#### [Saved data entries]
┌──

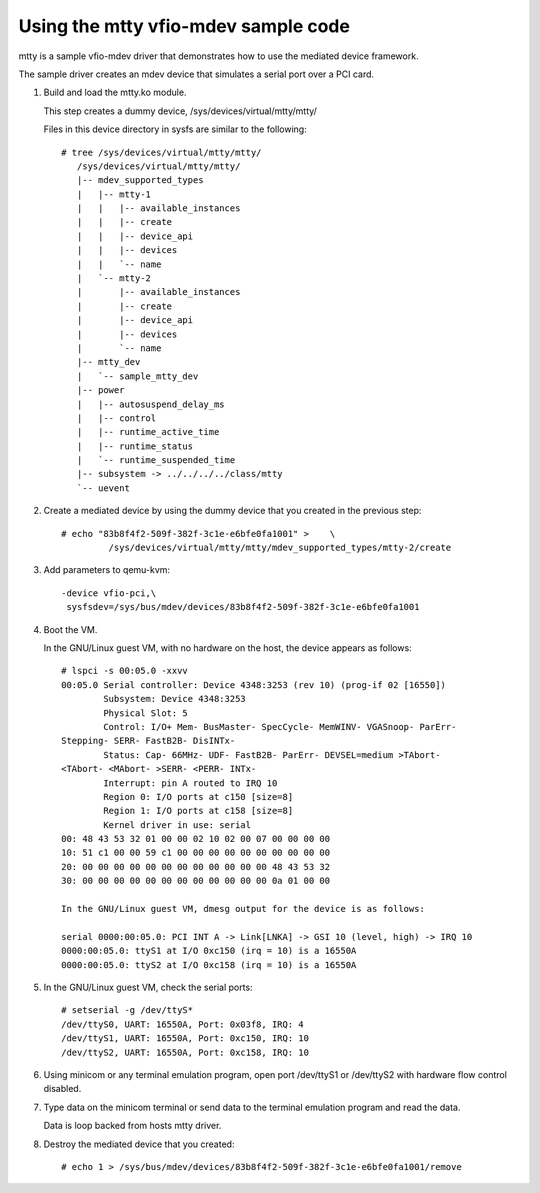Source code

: Using the mtty vfio-mdev sample code
====================================

mtty is a sample vfio-mdev driver that demonstrates how to use the mediated
device framework.

The sample driver creates an mdev device that simulates a serial port over a PCI
card.

1. Build and load the mtty.ko module.

   This step creates a dummy device, /sys/devices/virtual/mtty/mtty/

   Files in this device directory in sysfs are similar to the following::

     # tree /sys/devices/virtual/mtty/mtty/
        /sys/devices/virtual/mtty/mtty/
        |-- mdev_supported_types
        |   |-- mtty-1
        |   |   |-- available_instances
        |   |   |-- create
        |   |   |-- device_api
        |   |   |-- devices
        |   |   `-- name
        |   `-- mtty-2
        |       |-- available_instances
        |       |-- create
        |       |-- device_api
        |       |-- devices
        |       `-- name
        |-- mtty_dev
        |   `-- sample_mtty_dev
        |-- power
        |   |-- autosuspend_delay_ms
        |   |-- control
        |   |-- runtime_active_time
        |   |-- runtime_status
        |   `-- runtime_suspended_time
        |-- subsystem -> ../../../../class/mtty
        `-- uevent

2. Create a mediated device by using the dummy device that you created in the
   previous step::

     # echo "83b8f4f2-509f-382f-3c1e-e6bfe0fa1001" >	\
              /sys/devices/virtual/mtty/mtty/mdev_supported_types/mtty-2/create

3. Add parameters to qemu-kvm::

     -device vfio-pci,\
      sysfsdev=/sys/bus/mdev/devices/83b8f4f2-509f-382f-3c1e-e6bfe0fa1001

4. Boot the VM.

   In the GNU/Linux guest VM, with no hardware on the host, the device appears
   as  follows::

     # lspci -s 00:05.0 -xxvv
     00:05.0 Serial controller: Device 4348:3253 (rev 10) (prog-if 02 [16550])
             Subsystem: Device 4348:3253
             Physical Slot: 5
             Control: I/O+ Mem- BusMaster- SpecCycle- MemWINV- VGASnoop- ParErr-
     Stepping- SERR- FastB2B- DisINTx-
             Status: Cap- 66MHz- UDF- FastB2B- ParErr- DEVSEL=medium >TAbort-
     <TAbort- <MAbort- >SERR- <PERR- INTx-
             Interrupt: pin A routed to IRQ 10
             Region 0: I/O ports at c150 [size=8]
             Region 1: I/O ports at c158 [size=8]
             Kernel driver in use: serial
     00: 48 43 53 32 01 00 00 02 10 02 00 07 00 00 00 00
     10: 51 c1 00 00 59 c1 00 00 00 00 00 00 00 00 00 00
     20: 00 00 00 00 00 00 00 00 00 00 00 00 48 43 53 32
     30: 00 00 00 00 00 00 00 00 00 00 00 00 0a 01 00 00

     In the GNU/Linux guest VM, dmesg output for the device is as follows:

     serial 0000:00:05.0: PCI INT A -> Link[LNKA] -> GSI 10 (level, high) -> IRQ 10
     0000:00:05.0: ttyS1 at I/O 0xc150 (irq = 10) is a 16550A
     0000:00:05.0: ttyS2 at I/O 0xc158 (irq = 10) is a 16550A


5. In the GNU/Linux guest VM, check the serial ports::

     # setserial -g /dev/ttyS*
     /dev/ttyS0, UART: 16550A, Port: 0x03f8, IRQ: 4
     /dev/ttyS1, UART: 16550A, Port: 0xc150, IRQ: 10
     /dev/ttyS2, UART: 16550A, Port: 0xc158, IRQ: 10

6. Using minicom or any terminal emulation program, open port /dev/ttyS1 or
   /dev/ttyS2 with hardware flow control disabled.

7. Type data on the minicom terminal or send data to the terminal emulation
   program and read the data.

   Data is loop backed from hosts mtty driver.

8. Destroy the mediated device that you created::

     # echo 1 > /sys/bus/mdev/devices/83b8f4f2-509f-382f-3c1e-e6bfe0fa1001/remove

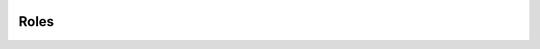  .. _roles:

Roles
======================================================================
.. class:: models.Group

    .. attribute:: nombre

        Obligatorio. 150 caracteres o menos. Se permite cualquier carácter. Ejemplo: 'Super Usuarios'

    .. attribute:: permisos

         Campo many-to-many a :ref:`Permisos <Permisos>`:

         .. code-block::

            group.permissions.set([permission_list])
            group.permissions.add(permission, permission, ...)
            group.permissions.remove(permission, permission, ...)         
            group.permissions.clear()

.. 
   :members:
   :noindex:
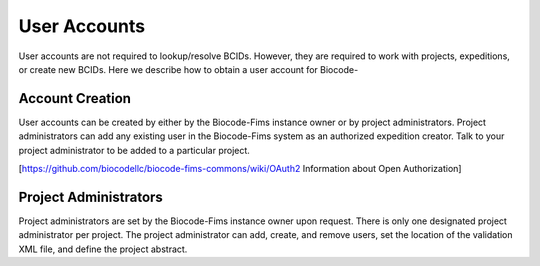 .. user_accounts

User Accounts
=============

User accounts are not required to lookup/resolve BCIDs.  However, they are required to work with projects, expeditions, or create new BCIDs.  Here we describe how to obtain a user account for Biocode-

Account Creation
----------------

User accounts can be created by either by the Biocode-Fims instance owner or by project administrators. Project administrators can add any existing user in the Biocode-Fims system as an authorized expedition creator.  Talk to your project administrator to be added to a particular project.

[https://github.com/biocodellc/biocode-fims-commons/wiki/OAuth2 Information about Open Authorization]

Project Administrators
----------------------

Project administrators are set by the Biocode-Fims instance owner upon request.  There is only one designated project administrator per project.  The project administrator can add, create, and remove users, set the location of the validation XML file, and define the project abstract.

└──

#### [TASK BRIEF]
Your answer should be one number: how many lines above include the word "follows".

#### [RESULT OF THE EXERCISE]
2